Athens Convention: Passenger injury claims in International Waters
When a passenger is injured in international waters, who bears the burden of proof and when might a prima facie case of negligence arise and be…
Janet Dawkins v Carnival Plc (t/a P&O Cruises)  EWCA CIV 1237
When a passenger is injured on a cruise liner in international waters, who bears the burden of proof and when might a prima facie case of negligence arise and be displaced? The Court of Appeal has now provided guidance.
The claimant was a passenger on a cruise ship. She was walking through the ship’s conservatory restaurant at about 2pm, when she slipped and fell, sustaining soft tissue injuries to both knees and her wrists. At the time of the incident the claimant was passing a drinks dispensing station and water spilt on the floor led to the slip.
She claimed damages from the cruise operators. Although mistakenly alleging breach of duty under the Occupiers Liability Act, it was conceded that The Athens Convention on Carriage of Passengers and Luggage by Sea (1974) applied to the claim and that the tests to be applied under the convention, including as to burden of proof, were the same as they would have been had the accident happened on premises in England and Wales, namely under s.3(1):
“The carrier shall be liable for the damage suffered as a result of death or personal injury to a passenger… if the incident which caused the damage so suffered occurred in the course of the carriage and was due to the fault or neglect of the carrier or of his servants or agents acting within the scope of their employment.”
The carrier called evidence of its inspection system and training received by crew members. However, no evidence was given by any member of staff working in the conservatory on the day of the accident.
In the county court the recorder accepted that all of the staff were safety conscious and had been briefed to ensure the safety of themselves and the passengers. The recorder also found that there was a full contingent of staff in the conservatory at the time of the accident. It was also established that there had only been two accidents in six years.
However, applying the two stage test in Ward v Tesco Stores Limited  1 WLR 810 (a supermarket slip involving spilt yoghurt) the recorder found that an accident such as the present one would not normally happen in the ordinary course of things and that consequently there was a prima facie case of negligence.

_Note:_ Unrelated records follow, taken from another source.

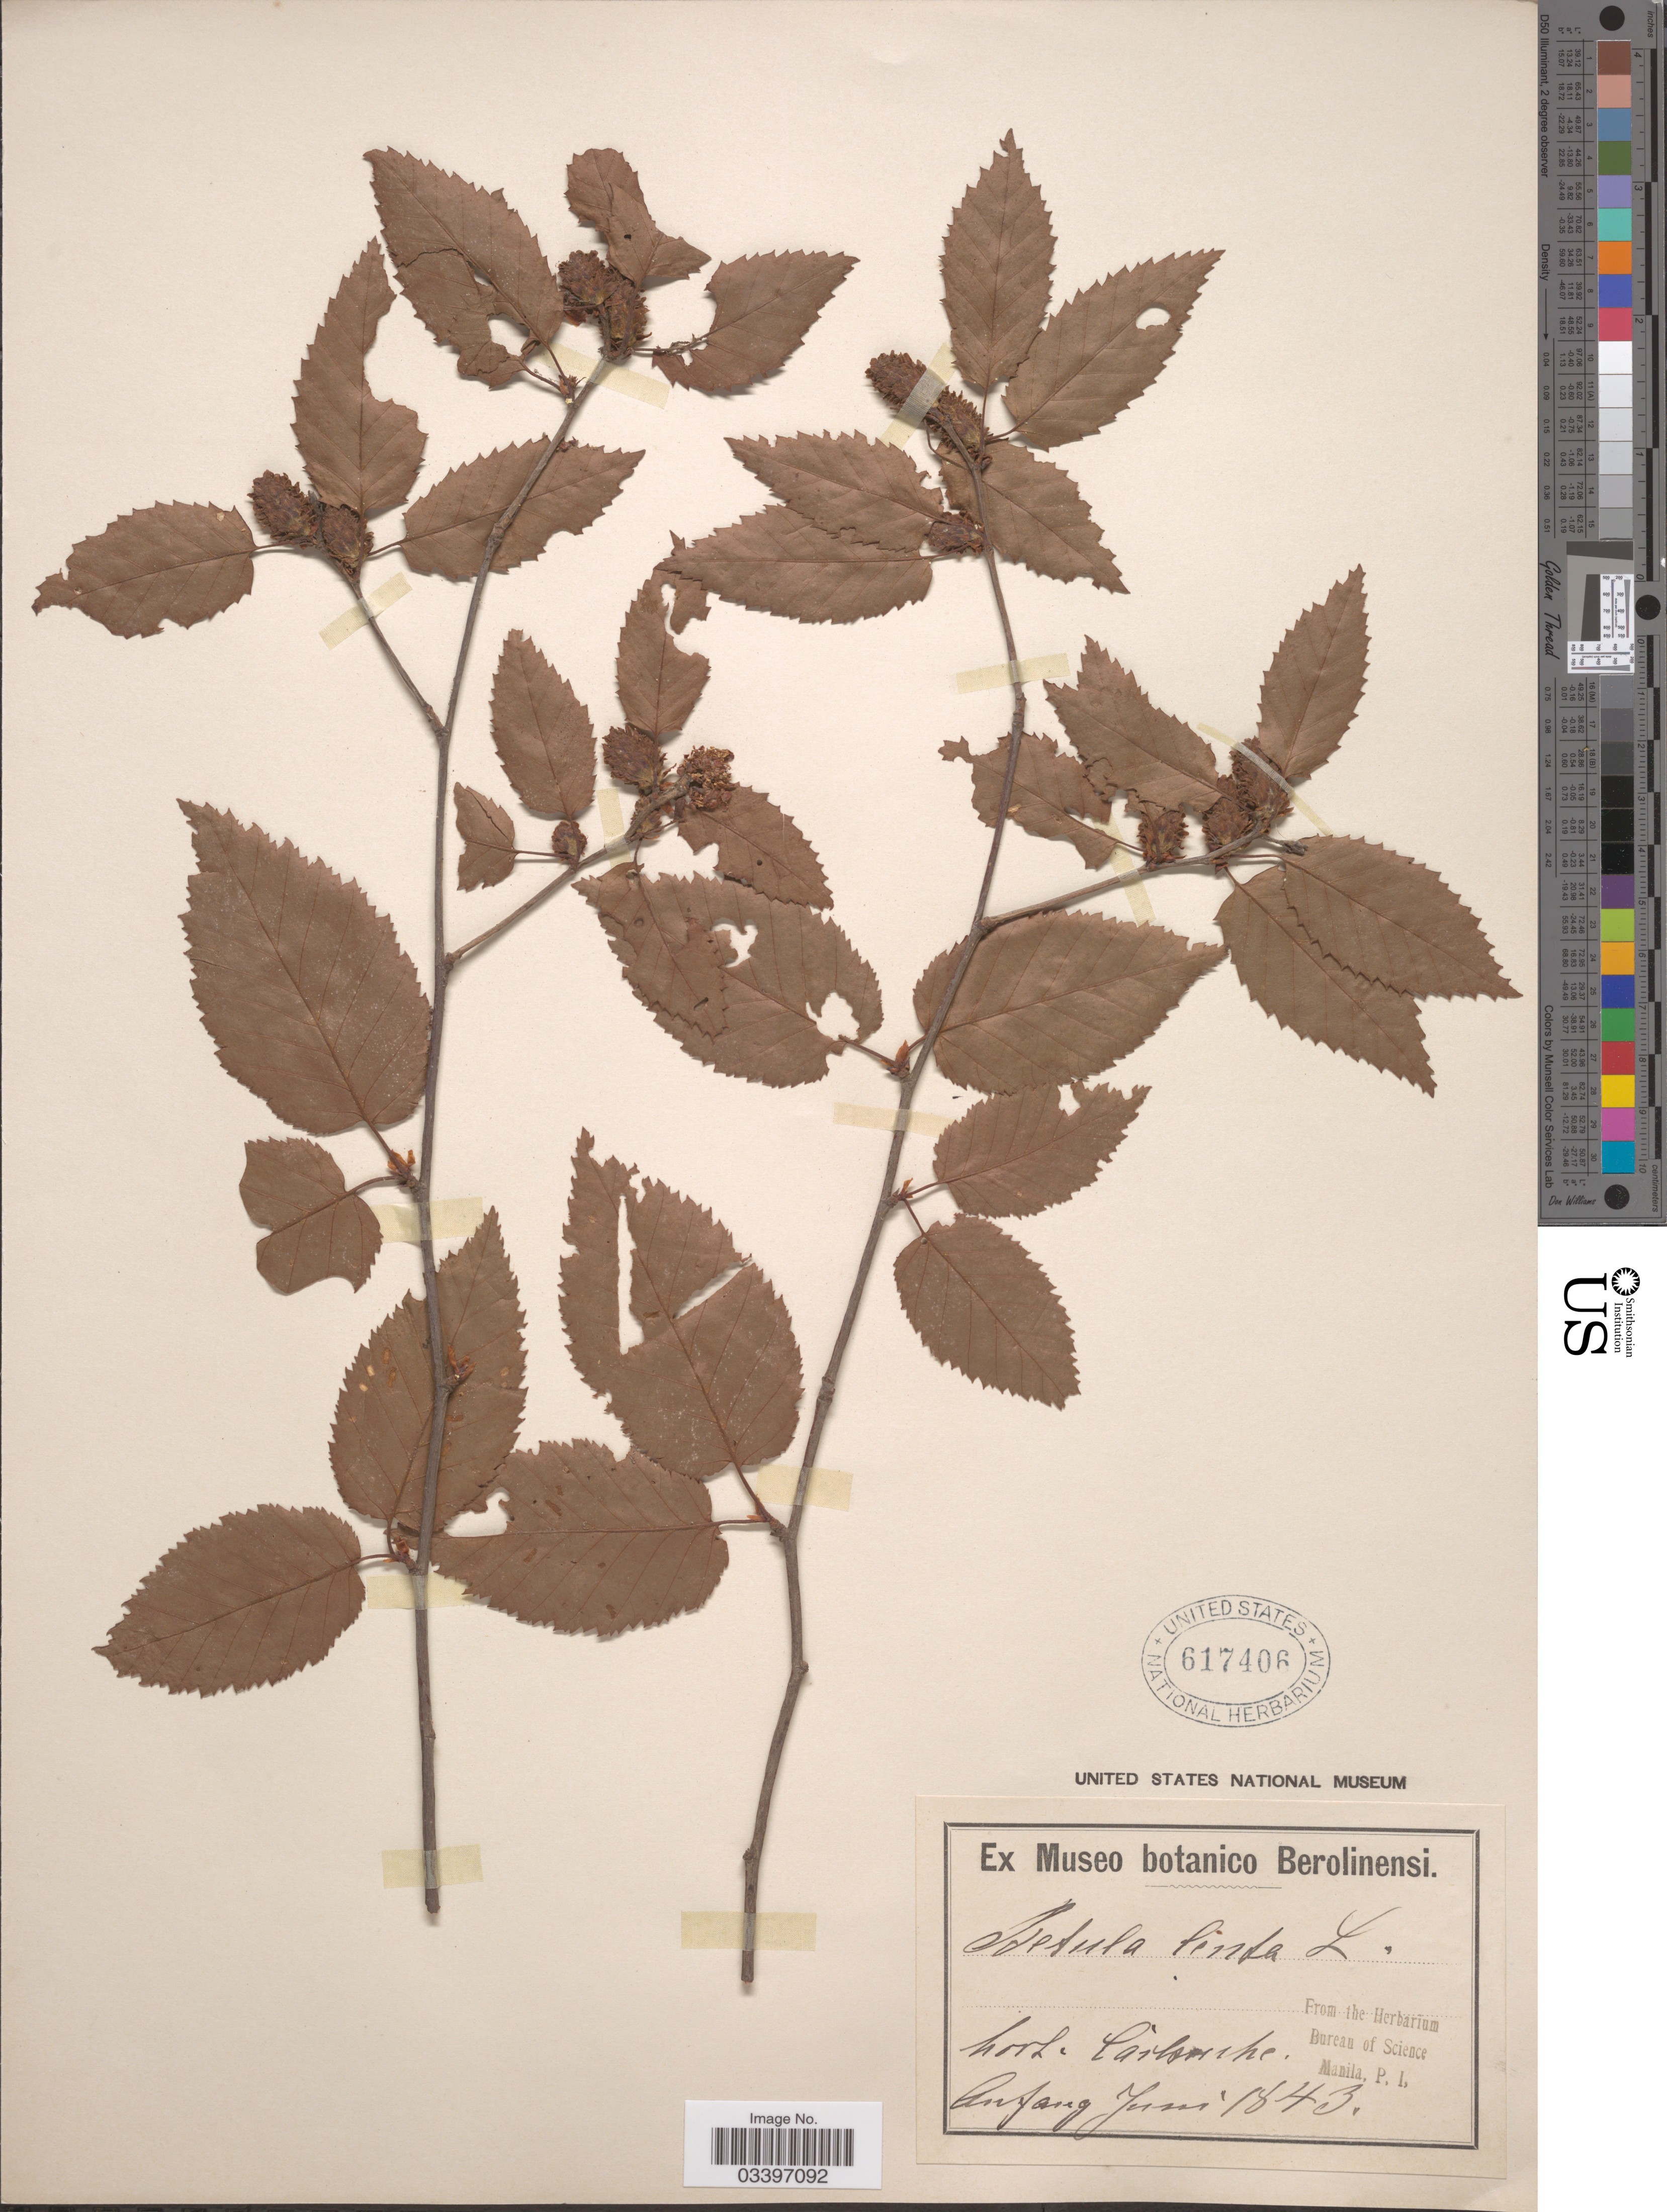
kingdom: Plantae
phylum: Tracheophyta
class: Magnoliopsida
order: Fagales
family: Betulaceae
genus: Betula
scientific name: Betula lenta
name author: L.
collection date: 1843-06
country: Germany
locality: Hort. Carlsruhe.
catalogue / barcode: US 617406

Applying the second stage of the test, the recorder held that on the weight of the evidence, the defendants had done all that was required of them in establishing a proper system for ensuring the safety of their passengers and that the presence of water did not show that they had failed in their duty that day. The inference was that since the system was operating effectively, the water could not have been on the floor for a significant time. The claimant appealed.
The Court of Appeal agreed with applying the test in Ward, but highlighted that (as cited in Ward) the decision of the High Court in Turner v Arding & Hobbs Ltd  2 ALL ER 911 should be followed. Evidence needs to be put forward as to the watch that was kept on the floor immediately before the accident.
The court summarised as follows:
a) Under the convention the burden of proof was on the claimant;
b) Where premises such as the floor of a conservatory, as in this case, are under the management of the defendant and a hazard is present on the floor, there may be a prima facie case of negligence against the defendant. The strength of the case will depend on all the circumstances;
c) In the present circumstances, there was a prima facie case as the recorder found;
d) The issue was whether on the evidence as a whole that case was displaced.
The Court of Appeal was unimpressed with the lack of evidence from members of staff present in the conservatory at the time of the incident. In his leading Judgment, Lord Justice Pill held that in the absence of evidence from members of staff claimed to be implementing the system, the recorder was not entitled to infer from the existence of a system, that the spillage which led to the injury occurred only a few seconds or a very short time before the accident. The appeal therefore succeeded.
This decision is a useful reminder to P&I and other liability insurers of commercial pleasure craft and cruise vessels that, in defending trip and slip claims, it is important not only for the insured to have evidence of systems of safe management in place, but also to obtain witness evidence from the insured’s crew/employees present at the time to confirm how the system was being implemented at the time of the accident. Absent such evidence, the court will be unable to infer (e.g. from usual practice) that the system was working properly.